Avrupalıların eli yüzü düzgün bir millet olduğunu söylemek bayağı süreden beri güç. Bir defa Avrupalılar artık, gözümüzde eskisi gibi yakışıklı ya da güzel bir millet değil. Avrupa’da bu konuda rüzgarlar terse  esiyor.  Soyu acayip derecede  çirkinleşti, Avrupa’nın. Varoşlarına da kadar sirayet etmiş, diyebiliriz, bu hastalık. Hem şişkolar hem de yüzleri temiz ve aydınlık değil.  Bu görüntüden dolayı kendilerine olan güvenleri de kaybetmek üzereler. Aerobik ve zayıflama sistemleri onları bu pozisyonlardan kurtarmaya yetmedi, sanırım. Gerçekten çalışmıyorsa zinde olmayı hak etmiyor demektir bir beden, bunun anlamı.  Sonrasında, tembelleşmek ve içe kapanmak zorunda kalacakları bir gerçek.  Bunun zekalarına da yansıdığını birçok Fransız’ın kaleme aldığı felsefe metinlerinden anlamak mümkündür bugün. Hangi sanatı veya felsefeyi anlattığını bir türlü kimsenin çıkaramayacağı bir sürü eser keleme alınıyor mesela Avrupa’da. Batı Kanonu diye bir eser çıktı bu aralar. H. Bloom kaleme almış eseri.
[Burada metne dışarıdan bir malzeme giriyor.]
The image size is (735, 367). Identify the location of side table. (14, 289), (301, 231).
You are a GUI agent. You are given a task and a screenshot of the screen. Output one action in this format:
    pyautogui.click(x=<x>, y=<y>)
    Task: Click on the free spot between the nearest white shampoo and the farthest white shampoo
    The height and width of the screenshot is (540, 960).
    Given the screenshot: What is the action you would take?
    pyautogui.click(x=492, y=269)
Eserde esen rüzgarlar, yazarın psikolojik durumuna göre yer değiştirmiş. Kah kuzeyden kah güneyden esiyor, tespitler. Yani birbirini yiyen böcekler meydana getiriyor, Harold Bloom.  Sürekli bir haklı tespit taşımıyor, eser.  Bir huysuz tavra sahip olması da çabası. Keyfi yerinde ise evet diyor, değilse hayır. İngiltere’yi ise Baudrillard’ a sorun. Bence Baudrillard, Batı’nın girdiği patinajı anlatırken kullandığı Simularklar yerine Avrupa’nın çirkinlikler içinde kurduğu güzellik hayalleri dese daha yerinde olurdu. Avrupa kara lastikleri şimdilik hem beden hem de zekasına çekmek üzere. Avrupa yakın gelecekte,  fikren ve madden kunduralarla değil kara lastiklerle yürümeyi öğrenecek.  İnsan, bir Avrupa veya Amerika klasiğidir’in bir anlamı yok artık. Doğu’dan neşet eden şu cümle insanlığa daha bir hakim. ‘İnsan, bir dünya klasiğidir.’